(Material for the task Opens)
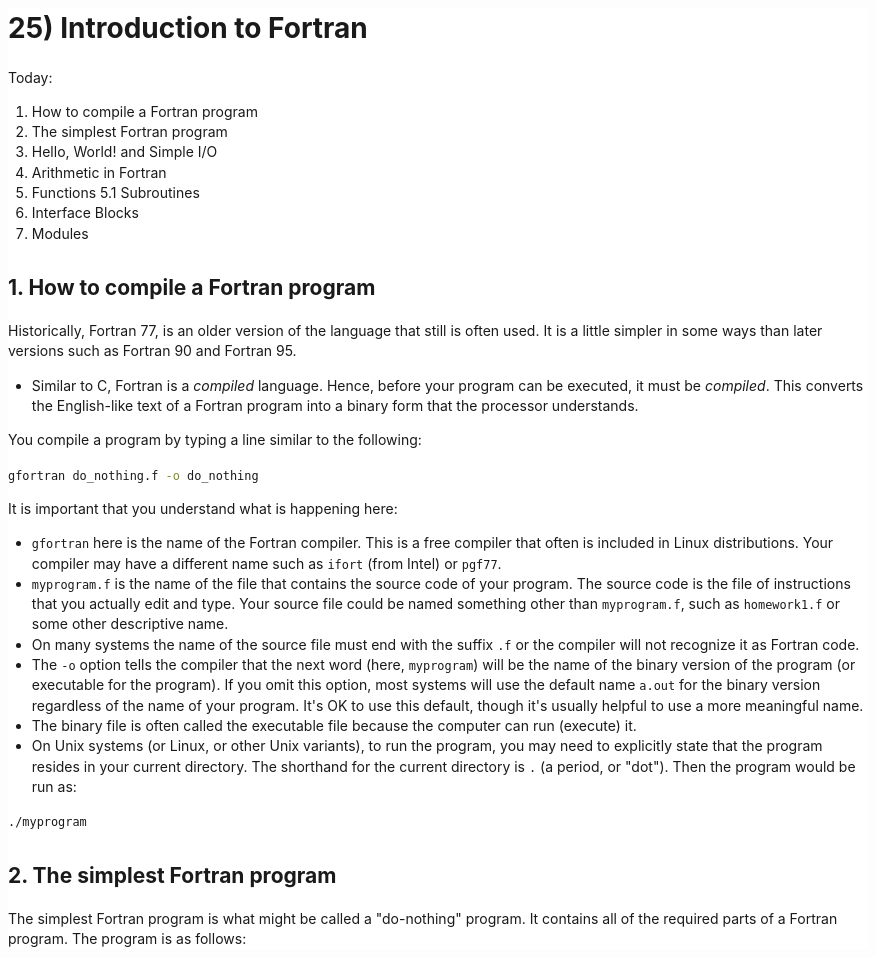 # 25) Introduction to Fortran

Today:
 1. How to compile a Fortran program
 2. The simplest Fortran program
 3. Hello, World! and Simple I/O
 4. Arithmetic in Fortran
 5. Functions
  5.1 Subroutines
 6. Interface Blocks
 7. Modules


## 1. How to compile a Fortran program

Historically, Fortran 77, is an older version of the language that still is often used. It is a little simpler in some ways than later versions such as Fortran 90 and Fortran 95.

- Similar to C, Fortran is a _compiled_ language. Hence, before your program can be executed, it must be _compiled_. This converts the English-like text of a Fortran program into a binary form that the processor understands.

You compile a program by typing a line similar to the following:

```bash
gfortran do_nothing.f -o do_nothing
```

It is important that you understand what is happening here:

- `gfortran` here is the name of the Fortran compiler. This is a free compiler that often is included in Linux distributions. Your compiler may have a different name such as `ifort` (from Intel) or `pgf77`.
- `myprogram.f` is the name of the file that contains the source code of your program. The source code is the file of instructions that you actually edit and type. Your source file could be named something other than `myprogram.f`, such as `homework1.f` or some other descriptive name.
- On many systems the name of the source file must end with the suffix `.f` or the compiler will not recognize it as Fortran code.
- The `-o` option tells the compiler that the next word (here, `myprogram`) will be the name of the binary version of the program (or executable for the program). If you omit this option, most systems will use the default name `a.out` for the binary version regardless of the name of your program. It's OK to use this default, though it's usually helpful to use a more meaningful name.
- The binary file is often called the executable file because the computer can run (execute) it.
- On Unix systems (or Linux, or other Unix variants), to run the program, you may need to explicitly state that the program resides in your current directory. The shorthand for the current directory is `.` (a period, or "dot"). Then the program would be run as:

```bash
./myprogram
```

## 2. The simplest Fortran program
The simplest Fortran program is what might be called a "do-nothing" program. It contains all of the required parts of a Fortran program. The program is as follows:
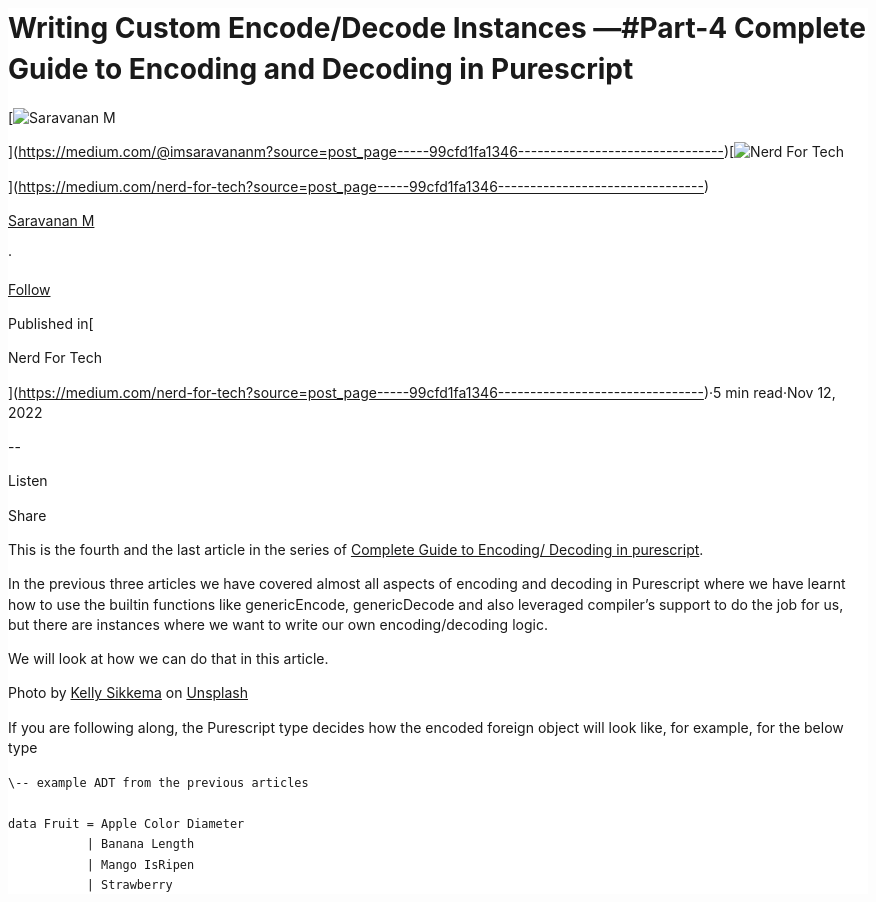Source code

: Writing Custom Encode/Decode Instances —#Part-4 Complete Guide to Encoding and Decoding in Purescript
=====================================================================================================

[![Saravanan M](https://miro.medium.com/v2/resize:fill:88:88/1*fSLksJqmsL7E-IcsJXHrkw.jpeg)

](https://medium.com/@imsaravananm?source=post_page-----99cfd1fa1346--------------------------------)[![Nerd For Tech](https://miro.medium.com/v2/resize:fill:48:48/1*53-lvCPnPV4sTOmvcITDxw.png)

](https://medium.com/nerd-for-tech?source=post_page-----99cfd1fa1346--------------------------------)

[Saravanan M](https://medium.com/@imsaravananm?source=post_page-----99cfd1fa1346--------------------------------)

·

[Follow](https://medium.com/m/signin?actionUrl=https%3A%2F%2Fmedium.com%2F_%2Fsubscribe%2Fuser%2F31a87164ab1a&operation=register&redirect=https%3A%2F%2Fmedium.com%2Fnerd-for-tech%2Fwriting-custom-encode-decode-instances-part-4-complete-guide-to-encoding-and-decoding-in-99cfd1fa1346&user=Saravanan+M&userId=31a87164ab1a&source=post_page-31a87164ab1a----99cfd1fa1346---------------------post_header-----------)

Published in[

Nerd For Tech

](https://medium.com/nerd-for-tech?source=post_page-----99cfd1fa1346--------------------------------)·5 min read·Nov 12, 2022

\--

Listen

Share

This is the fourth and the last article in the series of [Complete Guide to Encoding/ Decoding in purescript](https://imsaravananm.medium.com/complete-guide-to-encoding-and-decoding-in-purescript-part-1-b95f81bb9eb5).

In the previous three articles we have covered almost all aspects of encoding and decoding in Purescript where we have learnt how to use the builtin functions like genericEncode, genericDecode and also leveraged compiler’s support to do the job for us, but there are instances where we want to write our own encoding/decoding logic.

We will look at how we can do that in this article.

Photo by [Kelly Sikkema](https://unsplash.com/@kellysikkema?utm_source=unsplash&utm_medium=referral&utm_content=creditCopyText) on [Unsplash](https://unsplash.com/s/photos/lego-house?utm_source=unsplash&utm_medium=referral&utm_content=creditCopyText)

If you are following along, the Purescript type decides how the encoded foreign object will look like, for example, for the below type

```
\-- example ADT from the previous articles  
  
data Fruit = Apple Color Diameter  
           | Banana Length  
           | Mango IsRipen  
           | Strawberry 
```

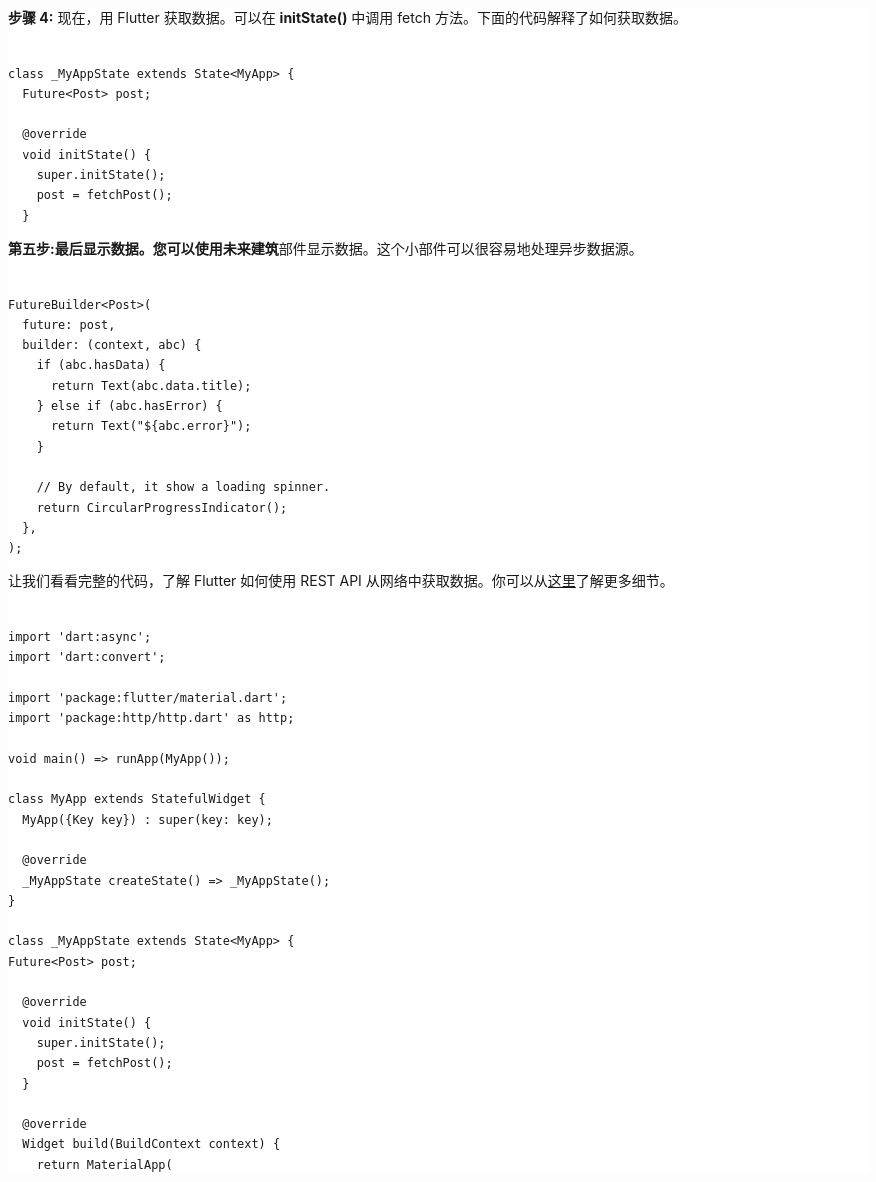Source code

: **步骤 4:** 现在，用 Flutter 获取数据。可以在 **initState()** 中调用 fetch 方法。下面的代码解释了如何获取数据。

```

class _MyAppState extends State<MyApp> {
  Future<Post> post;

  @override
  void initState() {
    super.initState();
    post = fetchPost();
  }

```

**第五步:**最后显示数据。您可以使用**未来建筑**部件显示数据。这个小部件可以很容易地处理异步数据源。

```

FutureBuilder<Post>(
  future: post,
  builder: (context, abc) {
    if (abc.hasData) {
      return Text(abc.data.title);
    } else if (abc.hasError) {
      return Text("${abc.error}");
    }

    // By default, it show a loading spinner.
    return CircularProgressIndicator();
  },
);

```

让我们看看完整的代码，了解 Flutter 如何使用 REST API 从网络中获取数据。你可以从[这里](https://flutter.dev/docs/cookbook/networking/fetch-data)了解更多细节。

```

import 'dart:async';
import 'dart:convert';

import 'package:flutter/material.dart';
import 'package:http/http.dart' as http;

void main() => runApp(MyApp());

class MyApp extends StatefulWidget {
  MyApp({Key key}) : super(key: key);

  @override
  _MyAppState createState() => _MyAppState();
}

class _MyAppState extends State<MyApp> {
Future<Post> post;

  @override
  void initState() {
    super.initState();
    post = fetchPost();
  }

  @override
  Widget build(BuildContext context) {
    return MaterialApp(
```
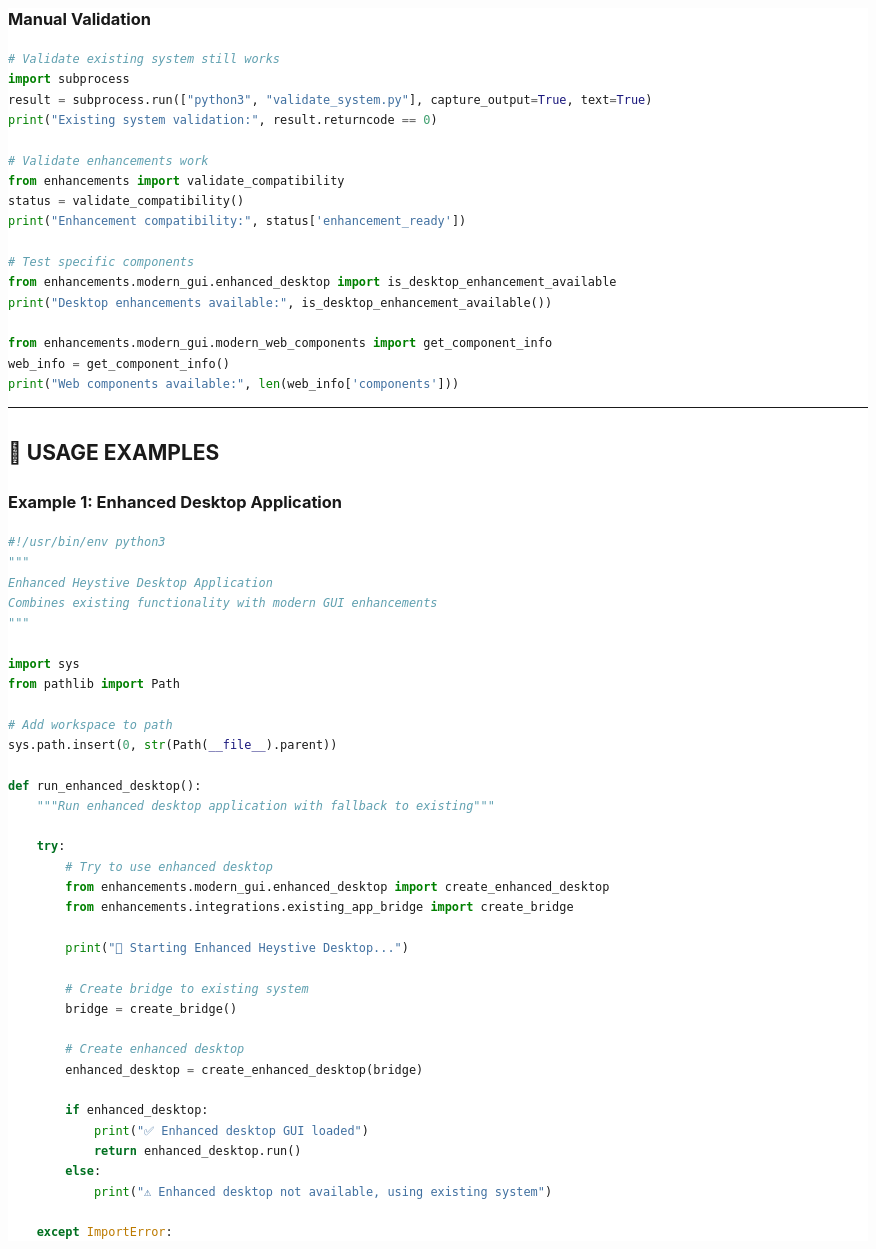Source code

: ### Manual Validation

```python
# Validate existing system still works
import subprocess
result = subprocess.run(["python3", "validate_system.py"], capture_output=True, text=True)
print("Existing system validation:", result.returncode == 0)

# Validate enhancements work
from enhancements import validate_compatibility
status = validate_compatibility()
print("Enhancement compatibility:", status['enhancement_ready'])

# Test specific components
from enhancements.modern_gui.enhanced_desktop import is_desktop_enhancement_available
print("Desktop enhancements available:", is_desktop_enhancement_available())

from enhancements.modern_gui.modern_web_components import get_component_info
web_info = get_component_info()
print("Web components available:", len(web_info['components']))
```

---

## 🎯 USAGE EXAMPLES

### Example 1: Enhanced Desktop Application

```python
#!/usr/bin/env python3
"""
Enhanced Heystive Desktop Application
Combines existing functionality with modern GUI enhancements
"""

import sys
from pathlib import Path

# Add workspace to path
sys.path.insert(0, str(Path(__file__).parent))

def run_enhanced_desktop():
    """Run enhanced desktop application with fallback to existing"""
    
    try:
        # Try to use enhanced desktop
        from enhancements.modern_gui.enhanced_desktop import create_enhanced_desktop
        from enhancements.integrations.existing_app_bridge import create_bridge
        
        print("🚀 Starting Enhanced Heystive Desktop...")
        
        # Create bridge to existing system
        bridge = create_bridge()
        
        # Create enhanced desktop
        enhanced_desktop = create_enhanced_desktop(bridge)
        
        if enhanced_desktop:
            print("✅ Enhanced desktop GUI loaded")
            return enhanced_desktop.run()
        else:
            print("⚠️ Enhanced desktop not available, using existing system")
            
    except ImportError:
```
(Material for the task Closes)
What you will do:
Check the entries above line by line and return each one containing the word "status".

Response to the exercise:
status = validate_compatibility()
print("Enhancement compatibility:", status['enhancement_ready'])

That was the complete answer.